Even so, “one of the things they did wrong at Metcalf was camera placement,” Byres said -- the cameras were facing inward at the substation, not outward to view attackers. “If you don’t have visibility into what’s going on, you can’t defend yourself. […] As soon as we lose communications, we’ve lost the war -- whatever the war is.”
Belden has its own set of hardened, cyber-secure field communications and IT equipment to sell to utilities that want to beef up their substation perimeter defense, he added. But as for the relatively few sites that FERC and NERC may end up deeming most important, he said, “We have to make sure the ten to fifteen substations in America that are actually critical for the grid to operate are secured like Fort Knox” -- something that may be hard to do without giving away the location of those critical assets to would-be attackers.
Indeed, focusing too much on “guns, guards and gates augmented by cameras, dogs and drones” distracts from the challenge of making the grid itself more resilient to any single point of failure, Erich Gunther, chairman and CTO of grid technology consultancy EnerNex, pointed out in a March article for IEEE’s Smart Grid newsletter.
“By and large, we have designed a very resilient transmission grid with systems that are capable of automatically reacting to equipment damage no matter what its cause, isolating the damage and almost instantaneously routing power to end consumers from other sources,” he wrote. “This type of performance doesn’t happen by accident.”
At the same time, he cited his work with the team that provided electrical security to the Super Bowl this January as a potential guide to how distributed energy resiliency could help maintain broader grid security (as well as preventing a repeat of the 2013 Super Bowl blackout). The team for this year's Super Bowl prepared for “multiple element contingencies by verifying that automated systems are correctly configured, that multiple energy sources capable of supplying the load are available, and that physical assets are properly maintained and monitored,” he wrote.
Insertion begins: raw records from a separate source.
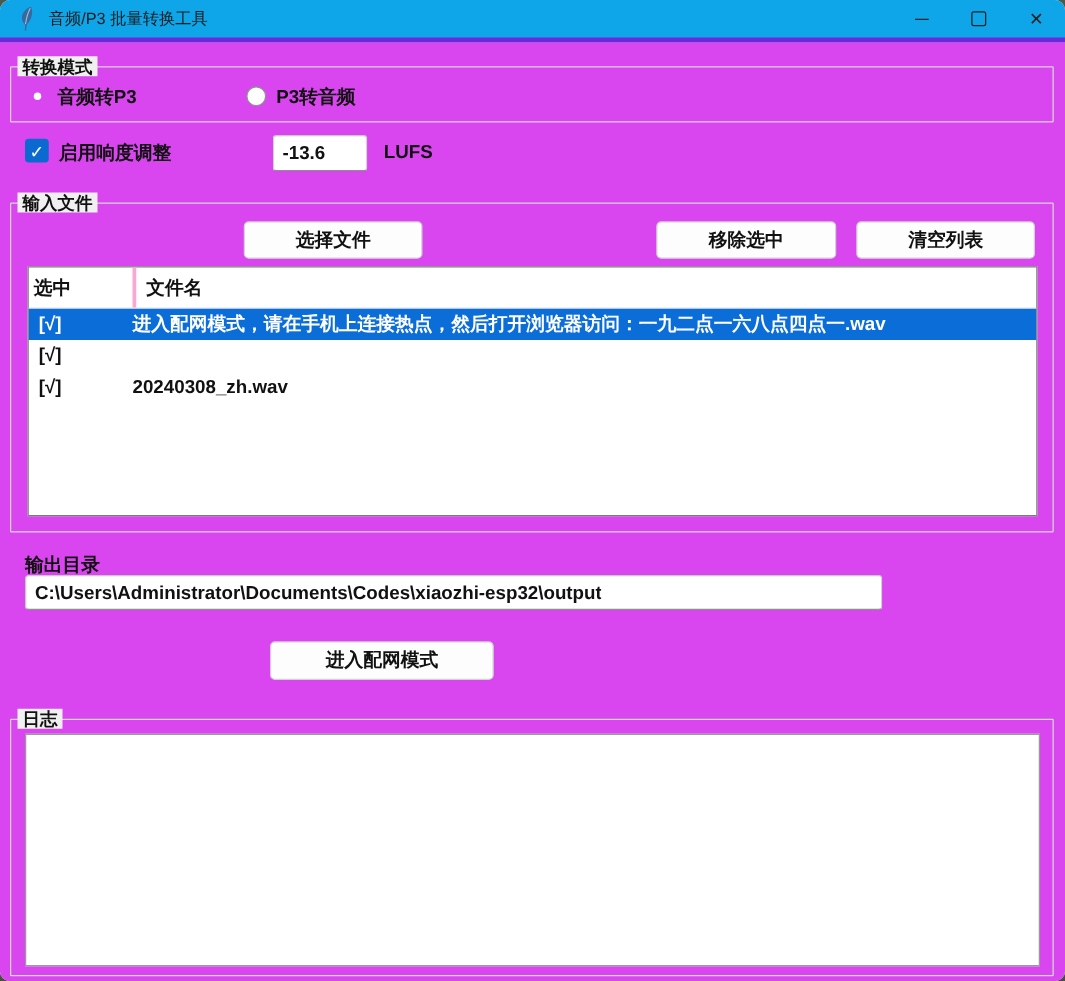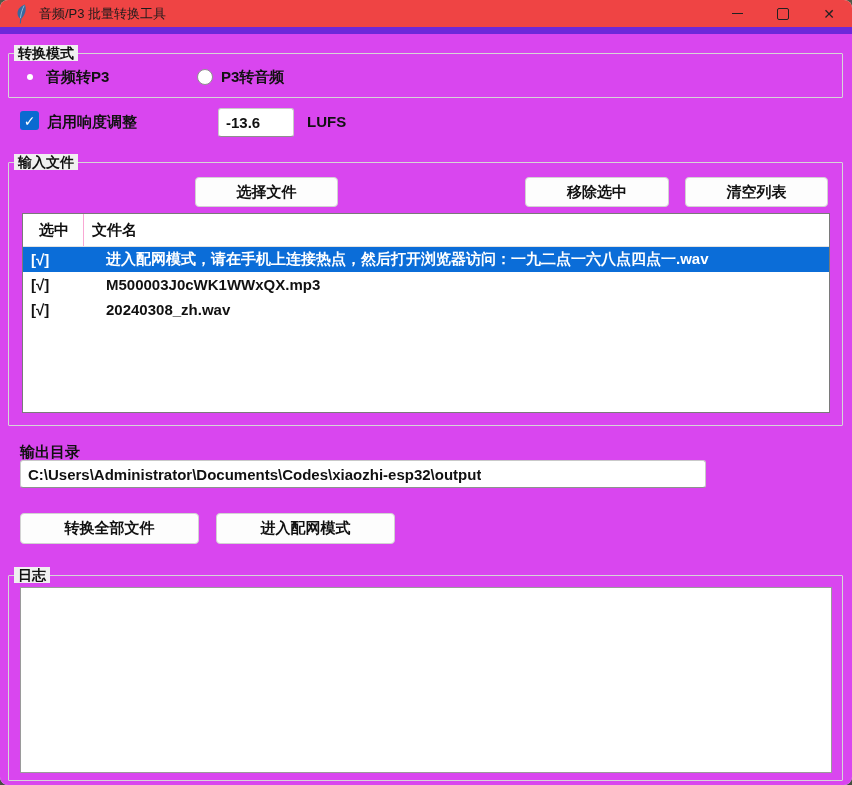--- a/index.html
+++ b/index.html
@@ -1,20 +1,20 @@
 <!DOCTYPE html>
 <html><head>
 <meta charset="utf-8">
 <style>
   html,body{margin:0;padding:0;background:#55604f;font-family:"Liberation Sans","DejaVu Sans",sans-serif;}
   .window{position:relative;width:852px;height:785px;border-radius:8px;overflow:hidden;
           box-shadow:0 8px 28px rgba(0,0,0,.45);background:#f0f0f0;}
   
-  .titlebar{position:absolute;left:0;top:0;width:852px;height:34px;background:#ef4444;
-            display:flex;align-items:center;border-bottom:7px solid #6d28d9;box-sizing:border-box;}
+  .titlebar{position:absolute;left:0;top:0;width:852px;height:34px;background:#0ea5e9;
+            display:flex;align-items:center;border-bottom:4px solid #6d28d9;box-sizing:border-box;}
   .app-icon{margin-left:13px;display:flex;align-items:center;}
   .title-text{margin-left:11px;font-size:13px;color:#1b1b1b;}
   .win-controls{margin-left:auto;display:flex;height:100%;}
   .win-btn{width:46px;height:100%;display:flex;align-items:center;justify-content:center;
            font-size:14px;color:#222;cursor:default;}
   .max-glyph{width:10px;height:10px;border:1.4px solid #222;border-radius:2px;}
   .min-glyph{width:11px;height:0;border-top:1.6px solid #222;display:block;}
   
   .client{position:absolute;left:0;top:34px;width:852px;height:751px;background:#d946ef;}
   .abs{position:absolute;box-sizing:border-box;}
@@ -31,21 +31,21 @@
         font-weight:700;display:flex;align-items:center;justify-content:center;line-height:1;}
   
   .entry{background:#fff;border:1px solid #c9c9c9;border-bottom:1.5px solid #8f8f8f;border-radius:3px;
          font-size:15px;font-weight:700;color:#111;display:flex;align-items:center;padding:0 7px;}
   
   .btn{background:#fdfdfd;border:1px solid #d2d2d2;border-radius:4px;font-size:15px;font-weight:700;
        color:#111;display:flex;align-items:center;justify-content:center;cursor:default;}
   
   .tree{background:#fff;border:1px solid #7a7a7a;}
   .tree-head{display:flex;height:32px;border-bottom:1px solid #e2e2e2;align-items:center;}
-  .th1{width:61px;padding-left:16px;border-right:1px solid #f9a8d4;height:100%;display:flex;align-items:center;
+  .th1{width:86px;padding-left:4px;border-right:3px solid #f9a8d4;height:100%;display:flex;align-items:center;
        font-size:15px;font-weight:700;color:#111;box-sizing:border-box;}
   .th2{flex:1;padding-left:8px;font-size:15px;font-weight:700;color:#111;}
   .tree-row{display:flex;height:25px;align-items:center;font-size:15px;font-weight:700;color:#111;}
   .tree-row .c1{width:75px;padding-left:8px;box-sizing:border-box;}
   .tree-row .c2{flex:1;padding-left:8px;white-space:nowrap;overflow:hidden;}
   .tree-row.selected{background:#0b6dd8;color:#fff;}
   
   .logbox{background:#fff;border:1px solid #9a9a9a;}
 </style>
 </head>
@@ -106,36 +106,34 @@
       <div class="tree-head">
         <span class="th1">选中</span>
         <span class="th2">文件名</span>
       </div>
       <div class="tree-row selected">
         <span class="c1">[√]</span>
         <span class="c2">进入配网模式，请在手机上连接热点，然后打开浏览器访问：一九二点一六八点四点一.wav</span>
       </div>
       <div class="tree-row">
         <span class="c1">[√]</span>
-        <span class="c2">M500003J0cWK1WWxQX.mp3</span>
       </div>
       <div class="tree-row">
         <span class="c1">[√]</span>
         <span class="c2">20240308_zh.wav</span>
       </div>
     </div>
 
     
     <span class="abs blabel" style="left:20px;top:409px;">输出目录</span>
     <div class="abs entry" style="left:20px;top:426px;width:686px;height:28px;">
         <span style="white-space:nowrap;overflow:hidden;">C:\Users\Administrator\Documents\Codes\xiaozhi-esp32\output</span>
       </div>
 
     
-    <div class="abs btn" style="left:20px;top:479px;width:179px;height:31px;">转换全部文件</div>
     <div class="abs btn" style="left:216px;top:479px;width:179px;height:31px;">进入配网模式</div>
 
     
     <div class="abs lframe" style="left:8px;top:541px;width:835px;height:206px;"></div>
     <span class="abs legend" style="left:14px;top:533px;">日志</span>
     <div class="abs logbox" style="left:20px;top:553px;width:812px;height:186px;"><span></span></div>
 
   </div>
 </div>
“All of the actions we took to ensure a successful outcome of that event could be employed on the electric power system nationwide to further improve the reliability, resiliency and event response posture,” he wrote. Distributed energy resources, microgrids and other grid edge technologies could come into play in this conceptualization of a grid that’s both guarded like Fort Knox in the middle and capable of independence at the edges.